K. L. Maharjan(Hiroshima University),Manjeshwori Singh(Nepal Development Research Institute)and Ranjan Prakash Shrestha(Hiroshima University,PhD Student)

“Interim Report on Marketing of Vegetables in Kathmandu”

This paper dwelt on the marketing of vegetables in Kathmandu, the capital city of Nepal and its surrounding area. First, it highlighted how the vegetables are becoming more and more important part of the daily diet for the urban people all around the year and their commercial value have raised in the recent years, which in turn has expanded the vegetable marketing channels from farm selling and direct selling to group/collective selling, door to door selling and selling through middlemen. This has not only given rise to the construction of local and central markets, collection centers and wholesale markets at different places for smoothening the marketing of the vegetables, with growing number of traders being involved, but also made the marketing channel more complicated with various functionaries playing different roles at different stages of marketing. As such, the middlemen, an agent in the wholesale market who brokers the vegetables between the farmers/producers and wholesalers are becoming crucial and control the market, effectively deciding the amount of vegetables that enter the market and their price, thus becoming the price maker in the value chain and accruing the maximum benefit. This, along with other constrains of the market; transportation, infrastructure, amenity, hygiene, food quality, grading, transaction and governance, have been resented by both the producers and the consumers alike, as they have not been able to accrue the prospected benefit from the marketing system.
There were questions and suggestions from the seminar participants on the issue of direct selling, farmer’s market, “apani mandi”, and auction in price determination process, contract farming, input supply to the produces by the traders, advance payment and other newer entrepreneur investments. Supplementary explanation was given by the presenter in response to these questions and suggestions. As a whole there was keen interest on the issue among the participants and the presentation was well applauded.

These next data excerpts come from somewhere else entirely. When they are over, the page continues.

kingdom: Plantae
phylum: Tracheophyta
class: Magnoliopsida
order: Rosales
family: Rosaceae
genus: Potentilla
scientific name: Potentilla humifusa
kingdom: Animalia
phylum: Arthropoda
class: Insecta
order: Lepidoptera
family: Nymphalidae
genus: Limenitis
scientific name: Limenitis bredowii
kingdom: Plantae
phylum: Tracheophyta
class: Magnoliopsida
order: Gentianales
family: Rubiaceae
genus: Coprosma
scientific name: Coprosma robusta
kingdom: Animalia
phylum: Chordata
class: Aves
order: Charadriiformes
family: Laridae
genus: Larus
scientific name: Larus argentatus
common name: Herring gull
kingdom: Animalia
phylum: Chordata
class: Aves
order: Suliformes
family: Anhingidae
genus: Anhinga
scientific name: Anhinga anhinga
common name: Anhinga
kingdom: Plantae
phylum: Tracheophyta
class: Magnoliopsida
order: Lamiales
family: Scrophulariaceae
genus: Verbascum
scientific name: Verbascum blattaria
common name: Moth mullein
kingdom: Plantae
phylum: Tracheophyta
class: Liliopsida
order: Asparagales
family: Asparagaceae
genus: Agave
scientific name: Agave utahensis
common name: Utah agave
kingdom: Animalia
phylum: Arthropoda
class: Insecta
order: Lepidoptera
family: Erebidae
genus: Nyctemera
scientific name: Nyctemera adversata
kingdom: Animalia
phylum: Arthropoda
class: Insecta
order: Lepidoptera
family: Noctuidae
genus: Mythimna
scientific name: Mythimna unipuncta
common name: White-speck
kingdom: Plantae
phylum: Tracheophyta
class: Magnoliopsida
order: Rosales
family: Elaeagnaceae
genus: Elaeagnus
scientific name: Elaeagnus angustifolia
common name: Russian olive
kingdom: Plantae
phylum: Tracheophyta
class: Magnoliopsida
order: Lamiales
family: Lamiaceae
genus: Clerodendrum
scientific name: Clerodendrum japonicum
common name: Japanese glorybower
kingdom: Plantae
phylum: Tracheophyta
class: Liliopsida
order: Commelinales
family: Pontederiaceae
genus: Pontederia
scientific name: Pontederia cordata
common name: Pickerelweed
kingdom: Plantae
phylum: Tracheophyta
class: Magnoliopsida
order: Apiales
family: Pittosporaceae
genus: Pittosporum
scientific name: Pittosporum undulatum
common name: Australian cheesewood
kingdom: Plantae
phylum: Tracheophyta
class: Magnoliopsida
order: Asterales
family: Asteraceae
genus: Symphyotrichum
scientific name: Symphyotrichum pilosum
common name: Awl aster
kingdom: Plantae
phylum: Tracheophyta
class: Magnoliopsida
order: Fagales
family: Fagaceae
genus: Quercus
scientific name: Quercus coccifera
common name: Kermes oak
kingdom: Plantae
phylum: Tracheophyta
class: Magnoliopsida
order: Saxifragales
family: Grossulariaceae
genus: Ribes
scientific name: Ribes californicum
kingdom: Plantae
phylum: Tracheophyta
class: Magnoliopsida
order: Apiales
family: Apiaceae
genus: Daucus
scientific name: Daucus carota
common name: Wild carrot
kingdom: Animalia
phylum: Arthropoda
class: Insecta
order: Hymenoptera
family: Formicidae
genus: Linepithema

Hisataro Horiuchi(The Open University of Japan)

"Awareness of Health Consciousness and Possibility of Japanese Food Boom in India"




Mirinila Singh and K. L. Maharja(Hiroshima University)

"State of Organic Farm Products in South Asia"

Organic sector is gaining worldwide attention which can be reflected in its consistent increase in market share over the years. While developed countries have well established sector, it is developing countries where most of it is run on informal basis and thus proper information is difficult to get by. Moreover, developing countries are no longer just the exporter of organic products but their local organic market is equally on rise. The purpose of this presentation was to give overview of the state of organic sector and products across South Asian countries. As the study is based mainly on secondary literature, a case study of local organic market in Nepal based on field survey was also presented to give a glimpse of its characteristics such as un/certified products, product range, premium and so on. The audience took keen interest by sharing their own knowledge and presenting some interesting questions. The participants asked to compare policies across countries that led some countries to have more developed organic sector than the other. They also raised the question of which country has more advantage of growing range of organic products given their unique geographical and ecological setting. After it was known that India has the most developed organic sector within South Asia and have strong presence globally, the question of why Japanese organic sector still lags behind despite being a developed country was also raised. Based on the case of Nepalese local organic market, audience were interested in knowing different products preferred by local and foreign consumers, why uncertified products still have higher premium range and in what ways the government can support the development of organic sector. Overall, the discussion that followed was very fruitful that will contribute significantly to the final paper.